Dividends

I’ve been meaning to write about this. This nytimes editorial is worth a minute – This Bailout Doesn’t Pay Dividends:

…Although there are many things to like about the government’s plan, the failure to suspend dividends is not one of them. These dividends, if they are paid at current levels, will redirect more than $25 billion of the $125 billion to shareholders in the next year alone. Taxpayers have been told that their money is required because of an urgent need to rebuild bank capital, yet a significant fraction of this money will wind up in shareholders’ pockets — and thus be unavailable to plug the large capital hole on the banks’ balance sheets.

Moreover, given their own equity stakes, the officers and directors of the nine banks will be among the leading beneficiaries of the dividend payout. We estimate that their personal take of the dividends will amount to approximately $250 million in the first year…

So why would the banks want to maintain large dividend payouts when they’ve had such a hard time borrowing, are starved of cash, and the credit markets believe that they run a significant risk of defaulting? Shouldn’t these distressed banks be marshalling all of the financial resources available to them to ensure their viability?

Although dividends should be a matter of near indifference to shareholders of healthy companies, when companies are financially distressed there is a conflict of interest between shareholders and bondholders that leads shareholders to prefer immediate payouts….

If the government is unwilling to take this step, then the boards of the banks should take it upon themselves to do the right thing. They may even have a legal obligation to do so, because courts have ruled that directors of financially distressed firms have a fiduciary duty to creditors as well as to shareholders.

The creditors of the banks include not just those who have already lent them money, but also American taxpayers who put their money on the line by guaranteeing the banks’ debts. From the perspective of this broader set of stakeholders, it is best to end dividend payments until the banks have returned to health.

We know from basic finance theory that, when there is no bankruptcy short-term dividends do not matter. You don’t care if you get paid $1 a day or $7 at the end of the week (plus risk-adjusted interest) – provided you get paid. Since there is a risk of bankruptcy (banks failing), shareholders want to get as many dividend payments as they can. Bondholders (which includes American citizens now) want no dividends, because it makes it more likely there will be a default. Since the whole point of this exercise is to keep banks afloat, doing measures that have no net economic effect (if the banks stay afloat, see theory link) on value is the first place to go.

Also there’s a prisoner’s dilemma here.
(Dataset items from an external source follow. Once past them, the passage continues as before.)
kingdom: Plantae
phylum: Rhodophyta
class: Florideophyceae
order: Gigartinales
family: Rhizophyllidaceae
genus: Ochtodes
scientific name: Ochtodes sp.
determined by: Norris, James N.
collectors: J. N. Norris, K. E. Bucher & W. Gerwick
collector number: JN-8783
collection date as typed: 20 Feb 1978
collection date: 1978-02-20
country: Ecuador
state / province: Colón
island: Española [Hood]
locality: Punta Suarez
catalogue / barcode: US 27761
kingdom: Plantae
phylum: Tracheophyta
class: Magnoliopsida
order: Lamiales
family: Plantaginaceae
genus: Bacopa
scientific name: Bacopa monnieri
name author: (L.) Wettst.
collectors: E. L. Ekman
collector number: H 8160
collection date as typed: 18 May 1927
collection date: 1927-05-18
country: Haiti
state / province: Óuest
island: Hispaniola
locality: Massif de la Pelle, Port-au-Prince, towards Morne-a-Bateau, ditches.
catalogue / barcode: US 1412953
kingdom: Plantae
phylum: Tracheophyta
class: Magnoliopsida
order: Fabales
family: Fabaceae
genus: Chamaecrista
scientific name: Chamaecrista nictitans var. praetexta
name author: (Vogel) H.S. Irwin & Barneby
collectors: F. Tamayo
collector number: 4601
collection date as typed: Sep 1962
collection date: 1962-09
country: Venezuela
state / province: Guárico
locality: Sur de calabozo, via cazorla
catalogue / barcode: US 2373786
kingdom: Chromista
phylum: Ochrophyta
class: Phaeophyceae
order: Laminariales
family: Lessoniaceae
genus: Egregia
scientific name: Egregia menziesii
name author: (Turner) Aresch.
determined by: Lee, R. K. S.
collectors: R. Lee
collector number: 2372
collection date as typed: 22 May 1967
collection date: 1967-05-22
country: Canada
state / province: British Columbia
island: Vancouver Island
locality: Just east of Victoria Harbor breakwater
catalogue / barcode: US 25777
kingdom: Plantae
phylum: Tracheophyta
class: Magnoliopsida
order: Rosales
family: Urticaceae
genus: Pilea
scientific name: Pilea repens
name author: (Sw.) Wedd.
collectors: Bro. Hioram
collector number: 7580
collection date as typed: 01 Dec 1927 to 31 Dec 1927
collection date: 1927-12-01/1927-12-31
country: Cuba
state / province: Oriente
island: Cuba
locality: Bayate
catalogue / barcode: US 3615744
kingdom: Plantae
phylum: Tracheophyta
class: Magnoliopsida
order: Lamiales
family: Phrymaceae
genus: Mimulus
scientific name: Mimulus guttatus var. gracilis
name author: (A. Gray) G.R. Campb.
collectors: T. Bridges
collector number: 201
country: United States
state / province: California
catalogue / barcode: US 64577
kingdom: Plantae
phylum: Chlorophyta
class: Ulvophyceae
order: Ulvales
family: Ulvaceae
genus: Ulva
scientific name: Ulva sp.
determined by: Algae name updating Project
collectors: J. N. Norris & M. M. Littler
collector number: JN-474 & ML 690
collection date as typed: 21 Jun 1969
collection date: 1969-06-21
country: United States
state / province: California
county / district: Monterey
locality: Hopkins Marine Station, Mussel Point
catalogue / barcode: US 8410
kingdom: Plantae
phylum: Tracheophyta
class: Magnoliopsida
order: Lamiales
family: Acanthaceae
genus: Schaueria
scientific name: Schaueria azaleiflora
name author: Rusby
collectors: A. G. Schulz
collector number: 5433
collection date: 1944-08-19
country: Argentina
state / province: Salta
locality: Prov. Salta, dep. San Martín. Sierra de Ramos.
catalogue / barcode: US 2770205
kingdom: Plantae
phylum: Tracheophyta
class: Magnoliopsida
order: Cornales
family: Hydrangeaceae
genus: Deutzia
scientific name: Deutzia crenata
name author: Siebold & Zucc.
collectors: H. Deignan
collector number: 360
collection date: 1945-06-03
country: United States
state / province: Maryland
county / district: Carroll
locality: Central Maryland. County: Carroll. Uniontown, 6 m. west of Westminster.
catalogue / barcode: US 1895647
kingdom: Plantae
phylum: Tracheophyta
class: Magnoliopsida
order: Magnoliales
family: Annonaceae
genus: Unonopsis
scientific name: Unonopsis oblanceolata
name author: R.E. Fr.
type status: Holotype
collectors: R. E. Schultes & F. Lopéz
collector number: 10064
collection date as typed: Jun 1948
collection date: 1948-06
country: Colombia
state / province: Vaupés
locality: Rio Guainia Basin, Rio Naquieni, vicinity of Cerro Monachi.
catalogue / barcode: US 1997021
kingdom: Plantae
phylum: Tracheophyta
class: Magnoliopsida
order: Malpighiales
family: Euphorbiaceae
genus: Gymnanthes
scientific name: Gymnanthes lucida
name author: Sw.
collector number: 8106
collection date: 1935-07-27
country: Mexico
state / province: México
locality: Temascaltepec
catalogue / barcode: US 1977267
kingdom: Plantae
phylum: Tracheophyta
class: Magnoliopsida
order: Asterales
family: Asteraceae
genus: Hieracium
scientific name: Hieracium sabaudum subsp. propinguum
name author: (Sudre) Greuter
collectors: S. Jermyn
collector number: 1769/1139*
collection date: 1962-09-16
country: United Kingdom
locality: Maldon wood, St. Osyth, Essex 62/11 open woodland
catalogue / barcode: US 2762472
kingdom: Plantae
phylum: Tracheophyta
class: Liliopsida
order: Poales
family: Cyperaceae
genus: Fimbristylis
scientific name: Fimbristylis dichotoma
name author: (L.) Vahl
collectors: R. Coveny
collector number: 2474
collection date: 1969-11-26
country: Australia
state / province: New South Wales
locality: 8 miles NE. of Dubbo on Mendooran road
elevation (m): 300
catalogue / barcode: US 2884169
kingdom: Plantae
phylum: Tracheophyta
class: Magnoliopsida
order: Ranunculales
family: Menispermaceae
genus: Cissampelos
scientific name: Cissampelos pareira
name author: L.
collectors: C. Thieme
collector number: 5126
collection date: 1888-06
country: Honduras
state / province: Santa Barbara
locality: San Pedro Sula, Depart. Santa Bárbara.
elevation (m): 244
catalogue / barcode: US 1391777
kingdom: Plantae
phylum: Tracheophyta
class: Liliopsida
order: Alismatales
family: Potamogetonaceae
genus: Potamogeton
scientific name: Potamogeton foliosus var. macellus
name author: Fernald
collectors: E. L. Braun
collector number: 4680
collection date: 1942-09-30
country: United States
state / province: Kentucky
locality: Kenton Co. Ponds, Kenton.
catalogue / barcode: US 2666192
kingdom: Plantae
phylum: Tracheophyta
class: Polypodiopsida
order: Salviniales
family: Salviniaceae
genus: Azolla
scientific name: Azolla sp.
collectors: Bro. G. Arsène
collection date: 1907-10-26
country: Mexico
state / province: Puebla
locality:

Any one bank wants to not pay dividends (unless the board wants to turn the taxpayer’s money into their own money while f***ing over the bondholders, which includes the USA – which is a seperate reason to go after this) – however the first bank to do so is going to get creamed by the market. The government forcing this move allows all banks to benefit.

The fact that this hasn’t gone in makes me have serious doubts about the interests of many of the people carrying this out.